Traditional Culture Encyclopedia - Traditional culture - Difference between primitive society and agrarian society

Difference between primitive society and agrarian society

Differences between primitive and agrarian societies:

Primitive societies: are based on kinship relations, have a small population, and an egalitarian approach to distributing economic life. Control of society is maintained by tradition and patriarchy without customary law or governmental authority. In a typical primitive society, there is no dedicated leader. People of the same age and sex have equal social status.

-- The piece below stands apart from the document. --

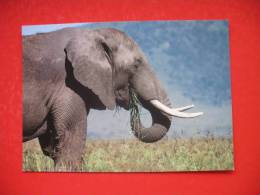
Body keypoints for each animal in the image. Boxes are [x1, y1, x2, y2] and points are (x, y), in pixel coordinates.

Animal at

Agricultural societies: are societies that depend on agriculture for their subsistence, and are basically characterized by a self-sufficient natural economy. Compared with the nomadic world, the growth rate of farming production is greater than that of nomadic production. The inevitable tendency of farming to become sedentary has made it possible for its development, and the consequent development of society and civilization, to have a greater and more stable continuity of inheritance.

Formation of an agrarian society

An agrarian economy can develop to a high level, including crafts, commerce, and markets, towns, and so on, and there can be varying degrees of interaction between the various agrarian regions and varying degrees of influence.

About 10,000 years ago, farming and animal husbandry began to occur in the ancient world. Several distinctive centers of farming emerged in the world. The earliest was Western Asia, in the belt around Mesopotamia, where the inhabitants were the first to domesticate wild wheat and develop farming centers that grew wheat and barley. Next were East and Southeast Asia, including China.

The Yellow River basin in China cultivated wheat. The area south of the Yangtze River in China to Southeast Asia and the Ganges River in India was characterized by the cultivation of rice. One other center that grew corn was Mexico. Peru may be another center for growing corn. There is also the interior of Africa south of the Sahara Desert, where academics believe there may also be centers of farming that developed on their own as well.

After the farming centers were formed, they slowly grew to where it was easy to farm. After thousands of years, as far as the Eurasian continent is concerned, China from the Yellow River to the Yangtze River, India from the Indus River to the Ganges River, West Asia and Central Asia from Anatolia to Iran and Afghanistan, and Europe from the Mediterranean coastline, have all successively become farming and semi-farming zones.

This zone stretches between the two ends of the Asian and European continents, forming a long arc to the south. Historians call this long arc the agrarian world. Farming was originally combined with animal husbandry. In Eurasia, easy to farm the zone is basically south, that is, from east to west formed the farming world.